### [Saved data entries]
Start of Block

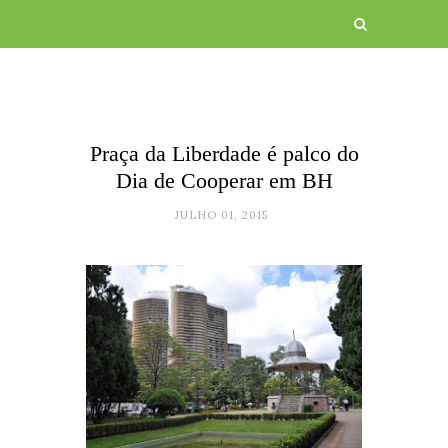
Praça da Liberdade é palco do
Dia de Cooperar em BH
JULHO 01, 2015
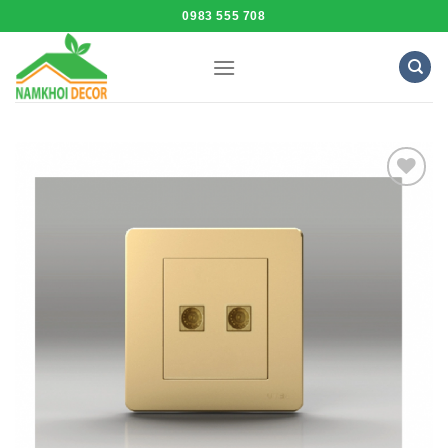
Skip
0983 555 708
to
content
Add to
Wishlist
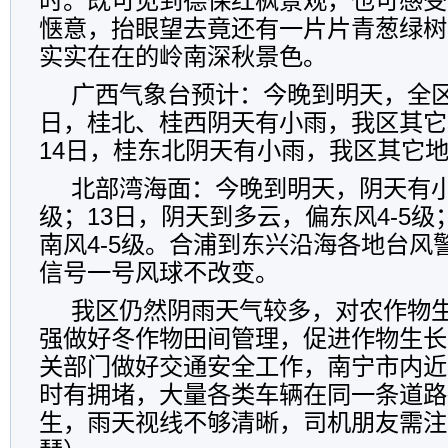
时。既可见到德保红枫景观，也可感受
惬意，抬眼望去竟还有一片片青葱绿树
实实在在的岭南深秋景色。
广西气象台预计：今晚到明天，全区
日，桂北、桂西阴天有小雨，我区其它
14日，桂东北阴天有小雨，我区其它
北部湾海面：今晚到明天，阴天有小
级；13日，阴天到多云，偏东风4-5级
南风4-5级。合浦到东兴沿海各地台风
信号一号风球不改变。
我区仍然阴雨天气较多，对农作物
强做好冬作物田间管理，促进作物生长
关部门做好交通安全工作，南宁市内近
时有拥堵，大量各类车辆在同一条道路
生，雨天视线不够清晰，司机朋友需注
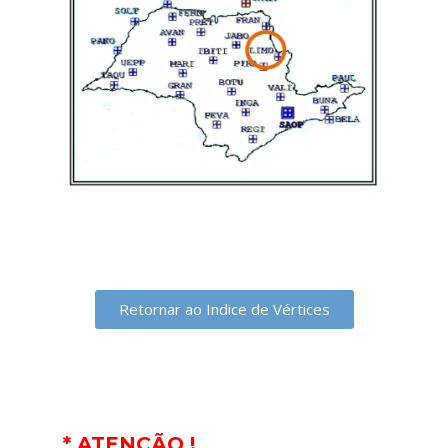
Retornar ao Indice de Vértices
* ATENÇÃO !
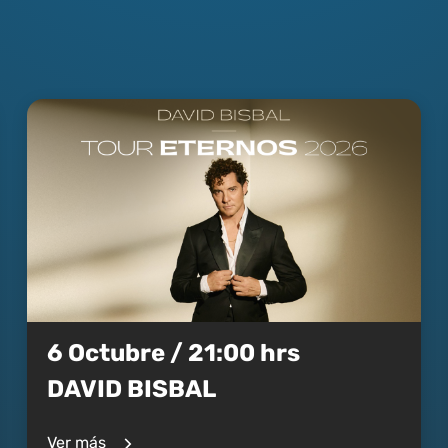
6 Octubre / 21:00 hrs
DAVID BISBAL
Ver más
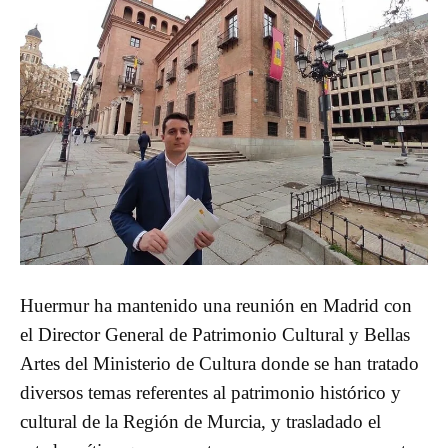
Huermur ha mantenido una reunión en Madrid con
el Director General de Patrimonio Cultural y Bellas
Artes del Ministerio de Cultura donde se han tratado
diversos temas referentes al patrimonio histórico y
cultural de la Región de Murcia, y trasladado el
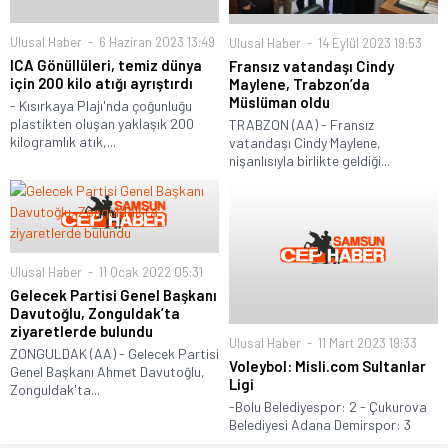
Ulusal Haber
6 Haziran 2023 13:49
Ulusal Haber
14 Eylül 2023 19:53
ICA Gönüllüleri, temiz dünya
Fransız vatandaşı Cindy
için 200 kilo atığı ayrıştırdı
Maylene, Trabzon’da
Müslüman oldu
- Kısırkaya Plajı'nda çoğunluğu
plastikten oluşan yaklaşık 200
TRABZON (AA) - Fransız
kilogramlık atık,...
vatandaşı Cindy Maylene,
nişanlısıyla birlikte geldiği...
Ulusal Haber
11 Ocak 2022 05:31
Gelecek Partisi Genel Başkanı
Davutoğlu, Zonguldak’ta
ziyaretlerde bulundu
Ulusal Haber
11 Mart 2023 19:33
ZONGULDAK (AA) - Gelecek Partisi
Voleybol: Misli.com Sultanlar
Genel Başkanı Ahmet Davutoğlu,
Ligi
Zonguldak'ta...
-Bolu Belediyespor: 2 - Çukurova
Belediyesi Adana Demirspor: 3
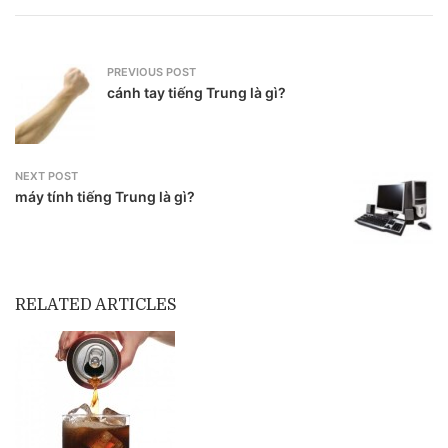
PREVIOUS POST
cánh tay tiếng Trung là gì?
NEXT POST
máy tính tiếng Trung là gì?
RELATED ARTICLES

End of Block

### [WHAT IS NEEDED]
Without changing a word, retype every entry above, but drop its pictures.

### [REPLY]
Praça da Liberdade é palco do
Dia de Cooperar em BH
JULHO 01, 2015
Skip
0983 555 708
to
content
Add to
Wishlist
时。既可见到德保红枫景观，也可感受
惬意，抬眼望去竟还有一片片青葱绿树
实实在在的岭南深秋景色。
广西气象台预计：今晚到明天，全区
日，桂北、桂西阴天有小雨，我区其它
14日，桂东北阴天有小雨，我区其它
北部湾海面：今晚到明天，阴天有小
级；13日，阴天到多云，偏东风4-5级
南风4-5级。合浦到东兴沿海各地台风
信号一号风球不改变。
我区仍然阴雨天气较多，对农作物
强做好冬作物田间管理，促进作物生长
关部门做好交通安全工作，南宁市内近
时有拥堵，大量各类车辆在同一条道路
生，雨天视线不够清晰，司机朋友需注
Retornar ao Indice de Vértices
* ATENÇÃO !
6 Octubre / 21:00 hrs
DAVID BISBAL
Ver más
Huermur ha mantenido una reunión en Madrid con
el Director General de Patrimonio Cultural y Bellas
Artes del Ministerio de Cultura donde se han tratado
diversos temas referentes al patrimonio histórico y
cultural de la Región de Murcia, y trasladado el
Ulusal Haber
6 Haziran 2023 13:49
Ulusal Haber
14 Eylül 2023 19:53
ICA Gönüllüleri, temiz dünya
Fransız vatandaşı Cindy
için 200 kilo atığı ayrıştırdı
Maylene, Trabzon’da
Müslüman oldu
- Kısırkaya Plajı'nda çoğunluğu
plastikten oluşan yaklaşık 200
TRABZON (AA) - Fransız
kilogramlık atık,...
vatandaşı Cindy Maylene,
nişanlısıyla birlikte geldiği...
Ulusal Haber
11 Ocak 2022 05:31
Gelecek Partisi Genel Başkanı
Davutoğlu, Zonguldak’ta
ziyaretlerde bulundu
Ulusal Haber
11 Mart 2023 19:33
ZONGULDAK (AA) - Gelecek Partisi
Voleybol: Misli.com Sultanlar
Genel Başkanı Ahmet Davutoğlu,
Ligi
Zonguldak'ta...
-Bolu Belediyespor: 2 - Çukurova
Belediyesi Adana Demirspor: 3
PREVIOUS POST
cánh tay tiếng Trung là gì?
NEXT POST
máy tính tiếng Trung là gì?
RELATED ARTICLES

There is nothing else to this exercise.